WHAT TO WORK ON:
1 > Answer these questions from the excerpt on Sea's earnings, labeling each answer to match its letter.
(a) What figure did the analysts raise their FY2023 earnings estimate to?
(b) What is Alicia Yap's new target price for Sea?
(c) By what percentage did Sea's total GAAP revenue for 4QFY2022 beat Yap's expectations?
2 > How would you translate this sentence from the excerpt on Sea's earnings into Spanish: "Sea’s total generally accepted accounting principles (GAAP) revenue for the 4QFY2022 also beat her expectations by 12%."
3 > Do these statements agree with the excerpt on Sea's earnings? Answer yes or no for each, quoting the words from the excerpt that decide it.
(a) Citi Research downgraded its call on Sea.
(b) The new FY2023 earnings estimate takes lower sales and marketing expenses into account.
(c) Yap saw Sea's turn to net profit in 4QFY2022 as expected.

==== EXCERPTED TEXT

As such, they have upped their FY2023 earnings estimates to US$935 million from their previous estimate of a US$1.6 billion loss. The new earnings estimate factors in lower sales and marketing expenses, higher transaction fees for the e-commerce segment, and better contribution from Sea’s DFS segment.

See also: Maybank downgrades ComfortDelGro in contrarian call over Addison Lee acquisition worries

Citi lifts TP to US$110

Citi Research analyst Alicia Yap has kept her “buy” call on Sea with a higher target price of US$110 from US$105 previously as Sea turned net profit and ebitda positive in the 4QFY2022. Sea’s total generally accepted accounting principles (GAAP) revenue for the 4QFY2022 also beat her expectations by 12%.

“While most investors and analysts had expected overall loss could be narrowed by a large margin, we view the significant turn to net profit and ebitda profitable in 4QFY2022 as a big surprise,” writes Yap.

========
==== SUPPLIED DATA

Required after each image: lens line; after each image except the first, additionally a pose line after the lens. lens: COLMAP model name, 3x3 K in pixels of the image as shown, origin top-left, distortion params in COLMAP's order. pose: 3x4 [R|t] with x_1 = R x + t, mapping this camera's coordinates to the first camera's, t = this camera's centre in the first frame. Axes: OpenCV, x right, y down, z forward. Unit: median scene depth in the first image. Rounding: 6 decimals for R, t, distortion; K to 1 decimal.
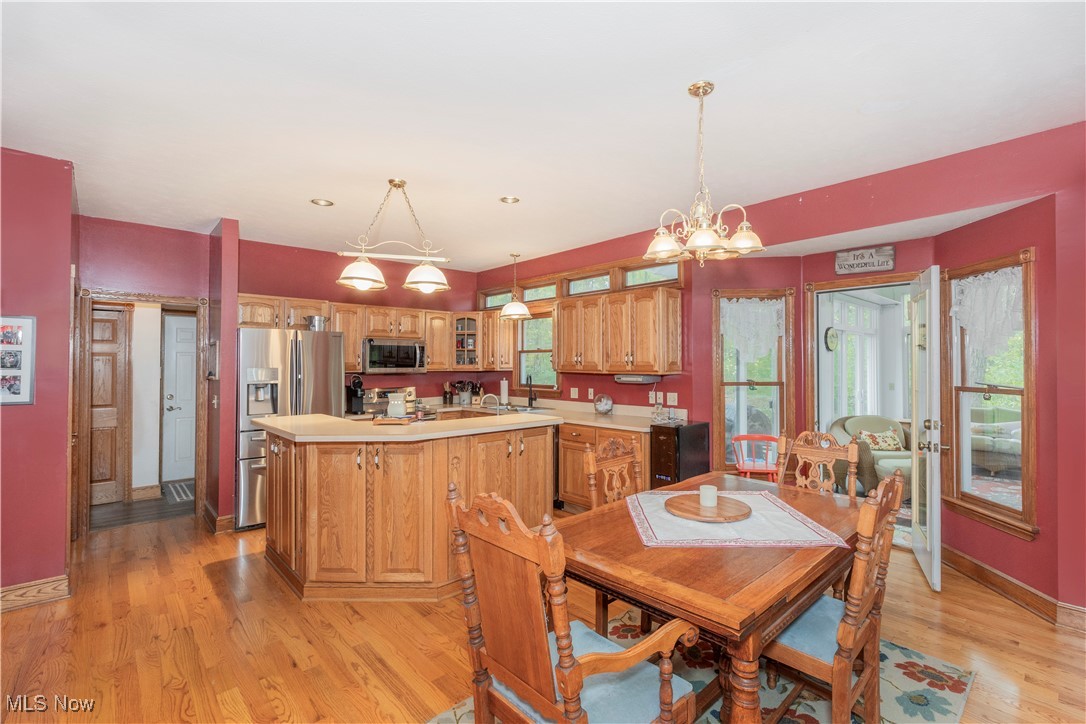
lens RADIAL K [[490.8, 0, 551.1], [0, 490.8, 360.9], [0, 0, 1]] dist [-0.011954, -0.000369]
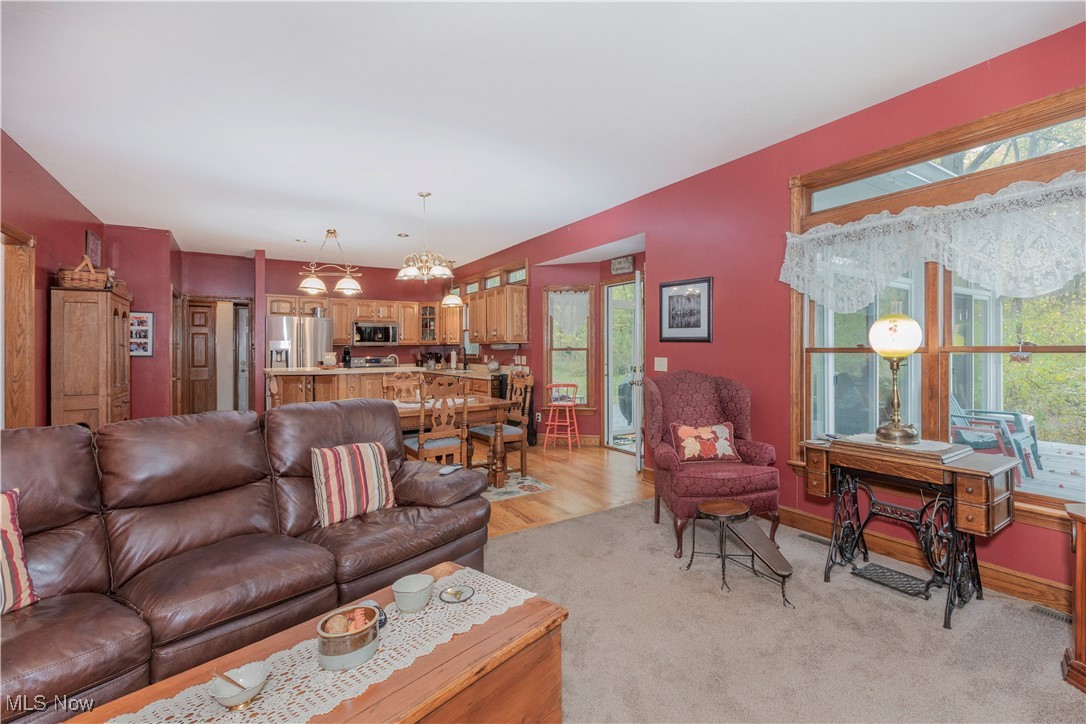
lens RADIAL K [[490.8, 0, 542.8], [0, 490.8, 351.1], [0, 0, 1]] dist [-0.011954, -0.000369]
pose [[0.983586, -0.000271, -0.180442, 0.462848], [0.002481, 0.999925, 0.012022, 0.026340], [0.180425, -0.012273, 0.983512, -0.362612]]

========

RESULTS OF THE TASKS:
1 >
(a) US$935 million, up from a previous estimate of a US$1.6 billion loss.
(b) US$110, raised from US$105.
(c) 12%.

2 > Los ingresos totales de Sea según los principios de contabilidad generalmente aceptados (GAAP) en el 4QFY2022 también superaron sus expectativas en un 12%.

3 >
(a) No: "has kept her “buy” call on Sea"
(b) Yes: "The new earnings estimate factors in lower sales and marketing expenses"
(c) No: "we view the significant turn to net profit and ebitda profitable in 4QFY2022 as a big surprise"